In short: The Dead Room (2015)

After paranormal phenomena have driven a family to panicked flight from their house situated in some so rural it looks like wilderness to this German part of New Zealand, three paranormal investigators are sent there to find out what’s what. On first look sceptical – though not so sceptical that it borders on insanity as many a horror film seems to like a sceptic - scientist Scott (Jeffrey Thomas), less sceptical scientist Liam (Jed Brophy) and young medium Holly (Laura Petersen) don’t find too much, but quickly there’s a lot of bumping going on ever night around every 3am. Holly also sees a very tall and very threatening man producing these effects.

To make things even more curious, there is one room inside the house that seems ghost-proof, immune against the tall presence and whatever it brings.

There’s quite a bit to like about Jason Stutter’s ghost house movie The Dead Room. Obviously, originality is not very big among these things, but the film does use some interesting variations on standard haunted house narrative devices. The house this takes place in, for example, is much smaller than is typical in the genre, clearly not too old either, going against many a gothic surface trope while still having the same kinds of hauntings you’d expect going on. Horrors, it turns out, are not exclusively a thing of the most distant past.

The presentation of the haunting is interesting too. The audience, as do Liam and Scott, only ever get to see things moving, hear knocks, feel the house shaking, while only Holly ever is able see the tall man. Stutter’s clearly following the old adage that the things you can’t see are much more frightening than those you can, and it works out well for the most part, giving what is on paper a series of very conventional and tired scares some life. It’s also something I haven’t seen a film use quite the way The Dead Room does in a very long time.

In general the film is appropriately moody, using the small location and the three person main cast expertly, and while there are certainly no particularly deep characters on display, they are lively and real enough to evoke a degree of empathy when they get the crap scared out of them; plus, they’re definitely not annoying, so I never felt myself wishing for anyone’s early death.

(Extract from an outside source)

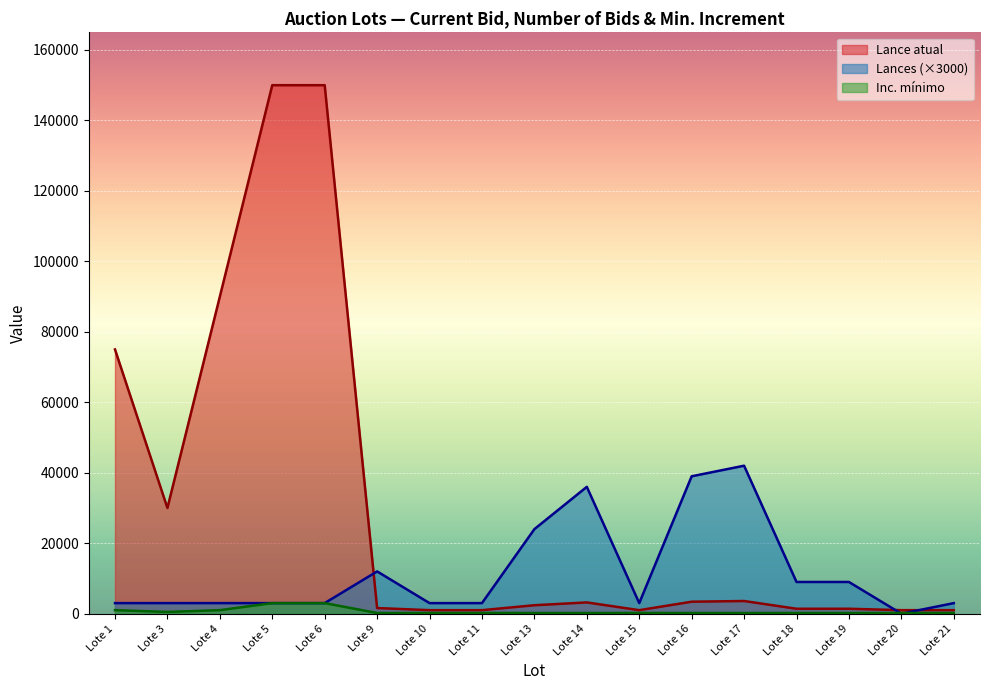

Rank the series at Lote 3 from highest to lowest value.

Lance atual, Lances (×3000), Inc. mínimo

Unfortunately, the film pisses away a lot of the goodwill it has produced when its final ten minutes turn into carnival barker style horror nonsense of the worst and most well-worn type. It’s probably meant to be the kind of tonal shift that surprises and shocks the viewer with its audacity, but in practice, the whole thing feels as tacked on as it is tacky, as if the film’s proper ending had been replaced with footage from a different, and pretty damn bad, film.